▶ **WHAT THE TASK ASKS**: Within the data below, count every line that includes "wrist" and report the total alone.

▶ **DATA TO EXAMINE**:
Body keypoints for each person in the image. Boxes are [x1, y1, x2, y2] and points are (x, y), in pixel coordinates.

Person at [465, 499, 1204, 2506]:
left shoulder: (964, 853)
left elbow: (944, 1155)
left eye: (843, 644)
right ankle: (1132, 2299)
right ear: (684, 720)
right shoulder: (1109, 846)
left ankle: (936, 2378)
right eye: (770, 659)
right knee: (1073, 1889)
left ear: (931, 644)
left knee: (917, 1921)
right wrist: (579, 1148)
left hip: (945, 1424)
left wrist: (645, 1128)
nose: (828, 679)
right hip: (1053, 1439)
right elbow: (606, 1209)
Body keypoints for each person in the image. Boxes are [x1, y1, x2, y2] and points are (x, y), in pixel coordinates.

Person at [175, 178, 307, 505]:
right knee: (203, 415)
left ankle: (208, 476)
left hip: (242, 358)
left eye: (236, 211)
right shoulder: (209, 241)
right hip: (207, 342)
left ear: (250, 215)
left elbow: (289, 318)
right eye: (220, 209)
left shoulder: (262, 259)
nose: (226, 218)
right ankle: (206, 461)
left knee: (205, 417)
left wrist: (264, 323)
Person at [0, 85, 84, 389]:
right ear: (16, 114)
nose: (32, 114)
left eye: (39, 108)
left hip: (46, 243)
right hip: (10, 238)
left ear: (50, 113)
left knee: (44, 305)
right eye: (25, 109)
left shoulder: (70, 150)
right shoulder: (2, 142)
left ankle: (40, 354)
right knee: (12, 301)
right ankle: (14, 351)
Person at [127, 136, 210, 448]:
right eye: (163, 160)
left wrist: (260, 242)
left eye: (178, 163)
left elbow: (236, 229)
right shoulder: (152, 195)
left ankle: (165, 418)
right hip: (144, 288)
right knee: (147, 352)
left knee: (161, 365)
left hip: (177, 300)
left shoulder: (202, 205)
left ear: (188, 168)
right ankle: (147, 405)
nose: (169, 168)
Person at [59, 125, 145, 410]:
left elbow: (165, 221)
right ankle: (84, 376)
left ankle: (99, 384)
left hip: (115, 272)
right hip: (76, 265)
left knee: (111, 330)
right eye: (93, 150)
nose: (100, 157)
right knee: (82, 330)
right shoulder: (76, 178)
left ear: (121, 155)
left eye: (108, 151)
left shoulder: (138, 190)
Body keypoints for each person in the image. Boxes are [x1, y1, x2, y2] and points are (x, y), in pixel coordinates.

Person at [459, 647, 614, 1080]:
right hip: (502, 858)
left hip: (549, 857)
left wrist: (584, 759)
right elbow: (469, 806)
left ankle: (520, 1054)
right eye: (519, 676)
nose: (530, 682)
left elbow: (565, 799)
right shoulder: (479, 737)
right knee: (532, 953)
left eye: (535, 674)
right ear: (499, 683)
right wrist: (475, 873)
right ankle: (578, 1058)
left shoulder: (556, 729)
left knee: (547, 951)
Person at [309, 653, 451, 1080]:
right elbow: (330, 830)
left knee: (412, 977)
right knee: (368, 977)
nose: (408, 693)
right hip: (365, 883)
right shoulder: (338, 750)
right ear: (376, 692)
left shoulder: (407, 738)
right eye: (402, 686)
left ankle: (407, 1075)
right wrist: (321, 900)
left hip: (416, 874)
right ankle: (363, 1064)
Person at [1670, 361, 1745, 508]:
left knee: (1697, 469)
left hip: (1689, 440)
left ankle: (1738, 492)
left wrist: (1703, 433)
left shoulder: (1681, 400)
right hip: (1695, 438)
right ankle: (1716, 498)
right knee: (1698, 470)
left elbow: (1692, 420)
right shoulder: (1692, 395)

▶ **SOLUTION TO THIS PROBLEM**: 8